While the story of Hara and Ozu could be depicted by any director, one feels the Miles Davis melancholic trumpet soundtrack, black and white, stylised approach would be effective and startling, but inappropriate. The same would be true of the rather clumsy, formulaic, TV-based dramatical approach with a classical soundtrack that seems to be the norm for most Japanese cinema these days. Indeed, the only person I know who could do the story justice would be Ozu. But perhaps Koreeda could be the man for the job. Not that he should attempt it. Simply by being considered capable would be enough, for that would imply his ability would be unquestioned. This whets the appetite for his films even more. Let's see.

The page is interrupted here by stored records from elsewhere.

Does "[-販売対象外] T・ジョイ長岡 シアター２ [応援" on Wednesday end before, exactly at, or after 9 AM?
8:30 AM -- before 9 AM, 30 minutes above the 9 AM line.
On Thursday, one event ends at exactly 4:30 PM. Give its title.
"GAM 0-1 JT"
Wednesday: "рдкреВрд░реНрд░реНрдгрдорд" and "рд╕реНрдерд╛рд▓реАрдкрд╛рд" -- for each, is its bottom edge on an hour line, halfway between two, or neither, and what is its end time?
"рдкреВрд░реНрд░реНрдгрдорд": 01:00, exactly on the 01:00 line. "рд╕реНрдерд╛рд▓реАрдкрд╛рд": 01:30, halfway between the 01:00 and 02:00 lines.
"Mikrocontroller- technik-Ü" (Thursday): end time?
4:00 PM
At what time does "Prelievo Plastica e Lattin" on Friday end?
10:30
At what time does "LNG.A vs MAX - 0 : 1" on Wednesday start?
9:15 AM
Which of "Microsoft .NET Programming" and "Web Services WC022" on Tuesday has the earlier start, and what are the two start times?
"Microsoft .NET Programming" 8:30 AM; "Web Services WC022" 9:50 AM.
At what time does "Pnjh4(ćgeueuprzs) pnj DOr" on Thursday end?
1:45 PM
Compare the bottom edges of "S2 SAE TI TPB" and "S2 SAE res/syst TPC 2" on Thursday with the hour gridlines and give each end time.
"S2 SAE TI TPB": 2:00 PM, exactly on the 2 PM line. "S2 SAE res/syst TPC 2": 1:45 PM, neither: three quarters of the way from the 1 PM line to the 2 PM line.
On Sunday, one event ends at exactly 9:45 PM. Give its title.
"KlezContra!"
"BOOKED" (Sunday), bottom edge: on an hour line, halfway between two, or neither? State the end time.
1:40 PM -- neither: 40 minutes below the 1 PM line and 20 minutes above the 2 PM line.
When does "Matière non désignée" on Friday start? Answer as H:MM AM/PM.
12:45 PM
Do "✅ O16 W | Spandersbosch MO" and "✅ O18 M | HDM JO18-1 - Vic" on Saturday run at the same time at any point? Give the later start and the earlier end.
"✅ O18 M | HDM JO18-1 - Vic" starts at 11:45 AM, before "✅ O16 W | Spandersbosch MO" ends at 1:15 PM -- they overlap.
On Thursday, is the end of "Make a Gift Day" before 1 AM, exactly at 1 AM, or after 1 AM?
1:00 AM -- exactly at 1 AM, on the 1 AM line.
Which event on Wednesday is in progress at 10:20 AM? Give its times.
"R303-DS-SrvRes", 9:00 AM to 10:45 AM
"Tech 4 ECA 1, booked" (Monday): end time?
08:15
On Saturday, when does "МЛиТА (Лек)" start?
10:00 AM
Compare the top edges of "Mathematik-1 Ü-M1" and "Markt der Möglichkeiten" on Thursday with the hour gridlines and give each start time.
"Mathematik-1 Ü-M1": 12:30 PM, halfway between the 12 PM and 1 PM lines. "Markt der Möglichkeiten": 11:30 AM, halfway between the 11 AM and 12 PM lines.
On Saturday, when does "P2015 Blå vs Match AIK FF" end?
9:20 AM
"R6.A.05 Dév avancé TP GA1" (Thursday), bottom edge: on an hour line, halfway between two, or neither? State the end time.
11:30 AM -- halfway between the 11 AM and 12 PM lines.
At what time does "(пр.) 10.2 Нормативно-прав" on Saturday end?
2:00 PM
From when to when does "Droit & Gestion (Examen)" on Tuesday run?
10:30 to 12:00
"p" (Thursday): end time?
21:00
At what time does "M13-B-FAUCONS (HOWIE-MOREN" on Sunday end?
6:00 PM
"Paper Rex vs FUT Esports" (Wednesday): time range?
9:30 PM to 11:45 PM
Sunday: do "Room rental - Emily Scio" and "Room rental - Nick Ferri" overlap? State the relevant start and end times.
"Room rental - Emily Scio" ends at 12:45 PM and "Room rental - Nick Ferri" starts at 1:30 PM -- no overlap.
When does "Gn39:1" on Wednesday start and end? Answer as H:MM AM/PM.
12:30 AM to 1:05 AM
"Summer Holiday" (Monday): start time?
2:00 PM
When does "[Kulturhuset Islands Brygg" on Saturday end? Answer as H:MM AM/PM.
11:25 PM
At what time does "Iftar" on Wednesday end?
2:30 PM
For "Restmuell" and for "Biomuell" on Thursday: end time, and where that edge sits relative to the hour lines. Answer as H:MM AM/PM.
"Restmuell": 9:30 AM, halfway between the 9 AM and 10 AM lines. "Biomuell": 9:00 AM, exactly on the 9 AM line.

Posted by: Garren | 08/01/2011 at 12:04 PM
Apologies: a bufoon!
" although shots of the Shonan area in the 1950s is also delightful."
That's not very good England is I.
I don't know how to edit my own postings on another's blog. Or, evidently, how to link plural and singular elements of sentences.
Gahh!
Posted by: Garren | 08/01/2011 at 12:09 PM
Thanks for the comments, Garren. I don't think you can edit comments. In fact, I don't think you can edit comments on your own blog. You have to delete and start over if you've screwed up too badly.
Julian, why don't we sign the mysterious author of these musings on film up. He's good. Have his people talk to our people.